──────── TEXT EXCERPT

Come to Life is the fourth studio album released by Australian singer-songwriter Natalie Imbruglia. It became the first album to be released on her self-funded label, Malabar Records.

Songwriting
Although recording for the album began in 2007, during promotion for the release of Glorious: The Singles 1997–2007, tracks "Scars" and "My God" were rumoured to have been recorded in 2006. The album took nearly three years to complete. In February 2009, The Sun newspaper rumoured that Imbruglia was collaborating with Chris Martin from Coldplay, and it was later confirmed by Martin himself and people involved in the recording process that he had worked with Imbruglia on a "string of tracks".

Chris Martin wrote the song "Fun" for Natalie. "When he sang it to me, I almost did one of those ugly cries. But I held it together. That's the crazy thing - he wrote it, not me. Who knows what Chris was thinking, you would have to ask him about that. But I thought it was a stunning, beautiful love song". The song "Lukas", produced by Brian Eno and Rik Simpson, was confirmed as an out-take from the recording sessions of Coldplay's fourth studio album, Viva la Vida or Death and All His Friends. Martin also worked with Imbruglia on "Want", with his voice echoing at the end of the song. "Coldplay write so much material it's quite ridiculous how many songs they have, some of which never get finished because Chris Martin is a bit of a mad genius," Imbruglia explained.

In April 2009, Imbruglia stated the following in an interview: "I get frustrated because I’d like to produce more work... It’s something that bugs me about myself, but I don’t really know any other way. And I’m not motivated by money, so I need to get things done right. I feel the same creative buzz I felt when I first started my career... It's just fun and artistic and creative and all the things it should be. There's still a lot of depth to the songs... It just sounds fresher to me. I've tried different things - there's more electronic stuff in there, and that's different for me, more dance beats. There's a freedom overall, and a sense of confidence. It's slightly less introspective..." The album "combines dark, driving beats and gorgeously wistful ballads".

Release
The album was first released via on Island Records on 2 October 2009 in Australia. It was announced that the release of the album in the United Kingdom would be delayed so that Imbruglia could concentrate on her duties as a judge on the Australian version of The X Factor franchise. The album was eventually made available in the United Kingdom on 14 February 2010 by Amazon. In 2020, the album became available for streaming in its entirety on Spotify and its tracks were made available on YouTube by Universal Music.

────────────────

# REQUESTS
A. Please summarize the text on Come to Life in two sentences.
B. Extend the text on Come to Life from its final sentence.
The records come from a different source.

──────── RECORDS SHOWN

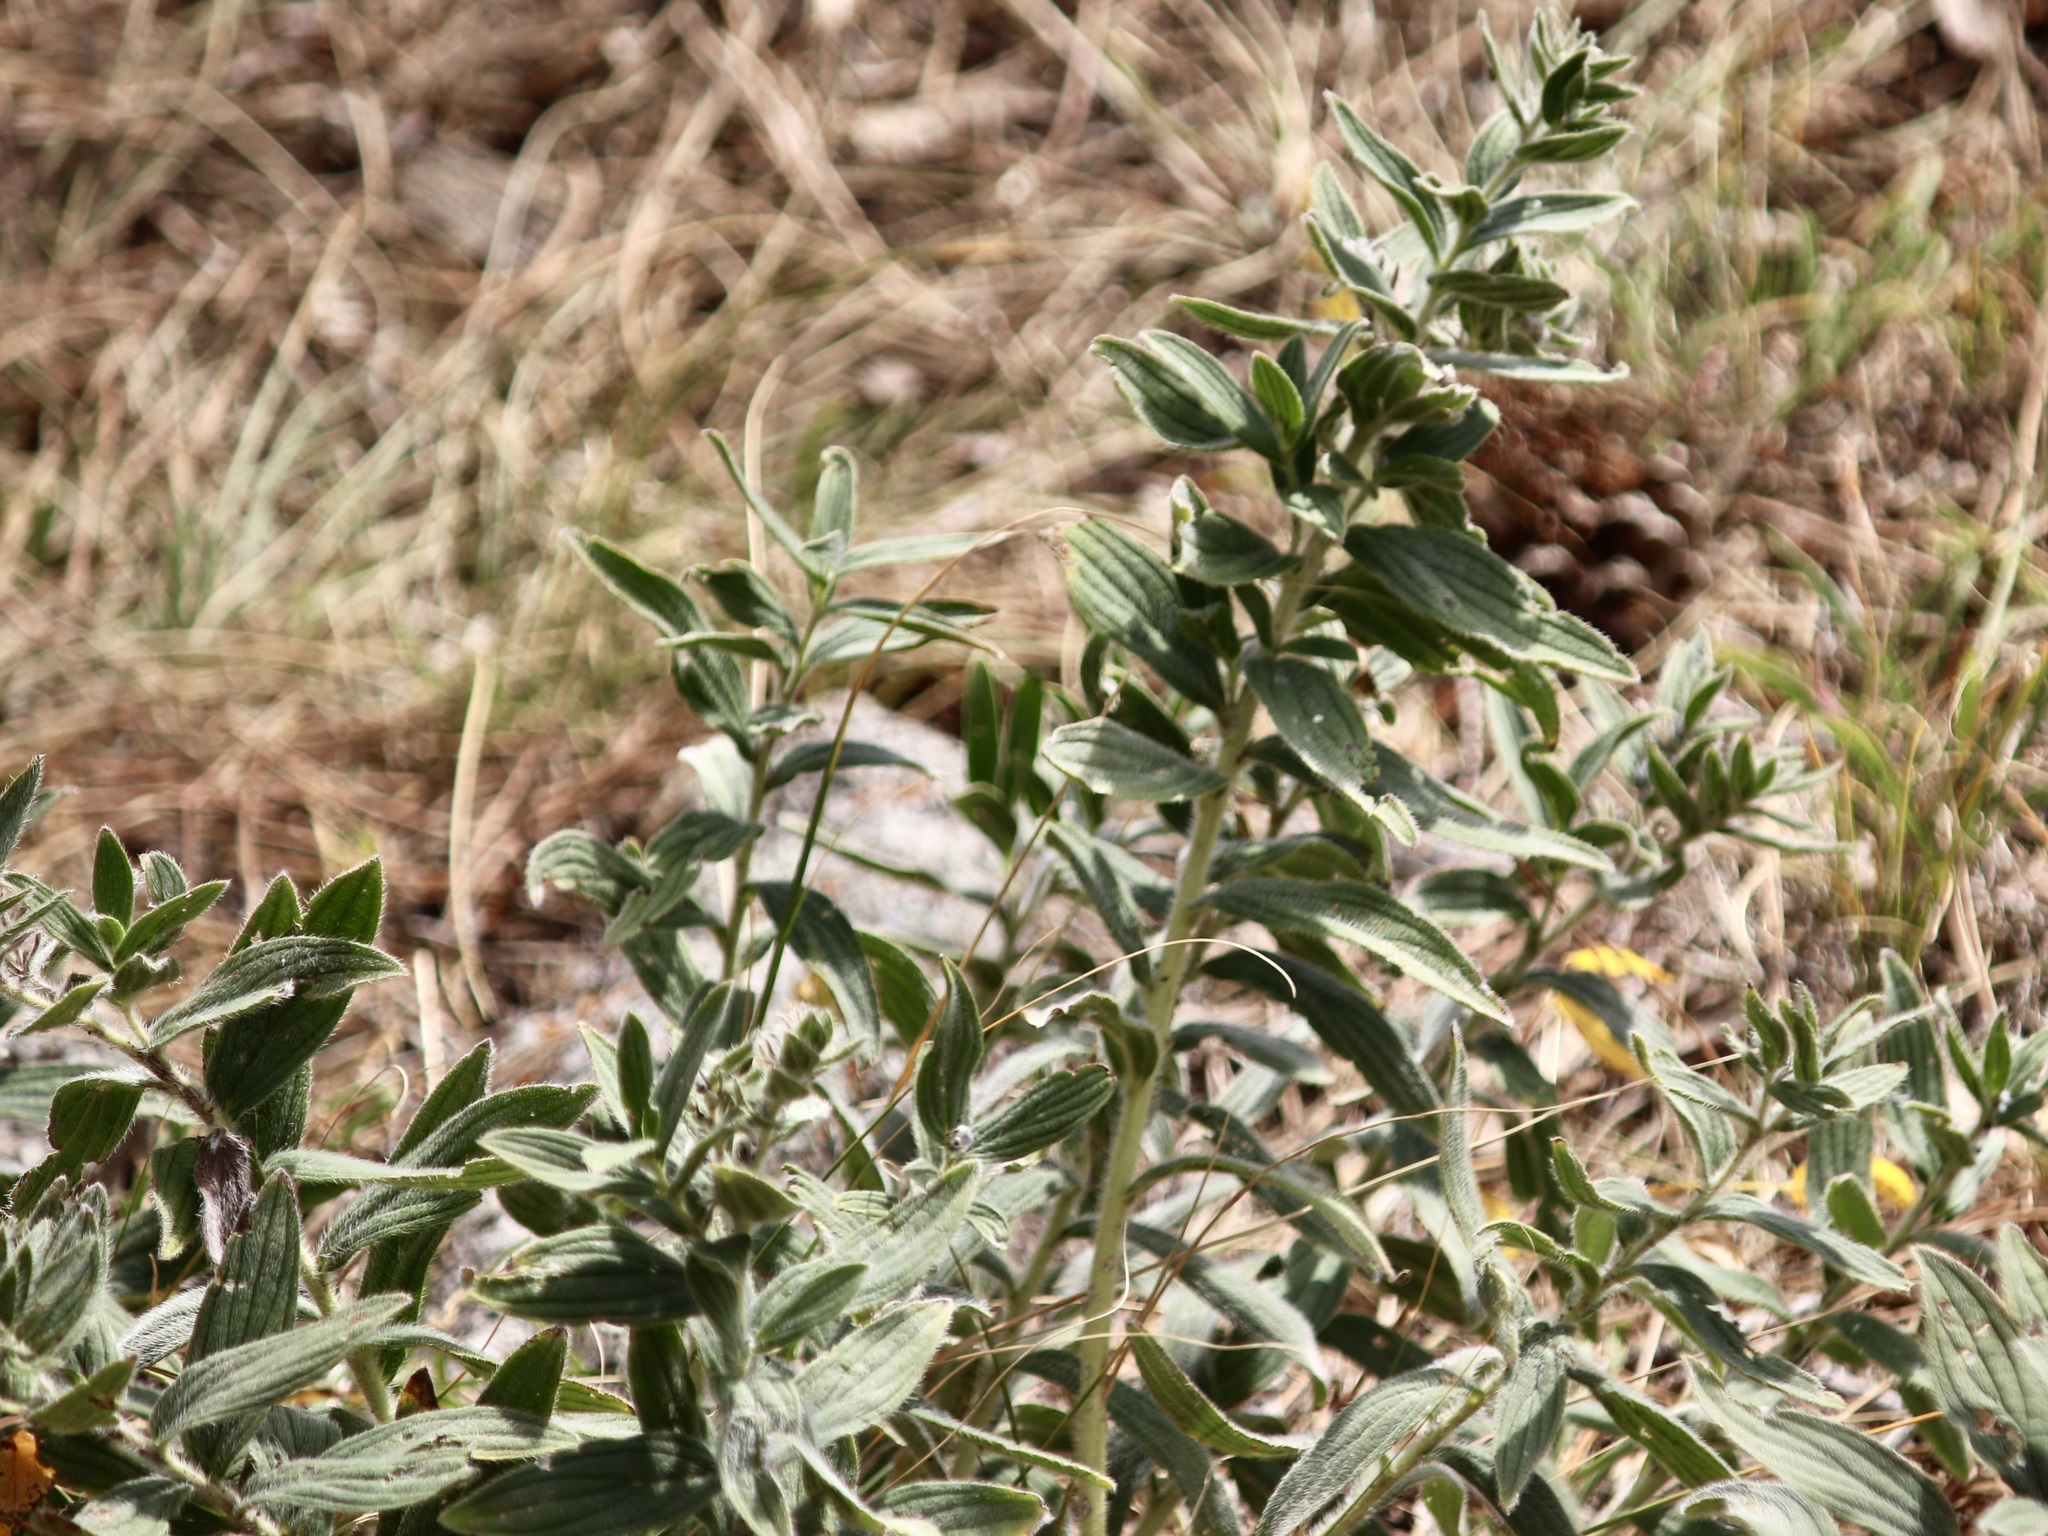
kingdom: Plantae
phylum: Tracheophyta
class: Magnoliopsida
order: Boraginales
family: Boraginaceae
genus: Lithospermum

────────────────

# OUTPUTS
A. Come to Life is Natalie Imbruglia's fourth studio album and the first released on her self-funded label, Malabar Records; it took nearly three years to complete and includes tracks she worked on with Chris Martin of Coldplay. It was first released in Australia on 2 October 2009, reached the United Kingdom on 14 February 2010 after a delay so she could serve as a judge on the Australian X Factor, and became available for streaming on Spotify in 2020.

B.
Singles
 "Wild About It" was released as a promotional single. A music video was filmed for the song in London, England, and was directed by Mike Baldwin. The video features cameo appearances by British comedians Alan Carr and David Walliams.
 "Want" was officially released as the album's lead single on 28 September 2009. Released only as a digital download, the track reached number six on the Italian singles chart and number 88 on the UK singles chart.
 "Scars" was intended to become the second single from the album, due to be released on 26 April 2010, however, due to contractual issues with the record label, was cancelled. It was announced three weeks later the single would actually be released on 5 July, nearly a year after the previous single, "Want" was released, but once again, the release was cancelled.

Scars

"Scars" was due to be the second and final single from Australian singer Come to Life. The single was originally due to be released on 26 April 2010, but, due to contractual issues with the record label, was cancelled. The digital download was made available for a short time on Amazon, but was later removed upon a request from the record company. It was announced in June that a physical release of the single would be available from 5 July 2010, nearly a year after the previous single, "Want", was released. Come July, however, no copies of the single made it to the shelves. As of August 2010, all sources of the physical single and digital download have cancelled the release. The video for the song was recorded and directed by Max & Dania, and was due to be released on 14 March 2010. However, it was later postponed following a request by Imbruglia.

Chart performance
Come to Life entered the Australian albums chart at #67 on 19 October 2009, making it Imbruglia's worst performing album to date. It sold 740 copies in its first week of release. In its second week, it dropped to #89, spending only two weeks in the top 100. In Switzerland, the album peaked at #70 on 18 October 2009.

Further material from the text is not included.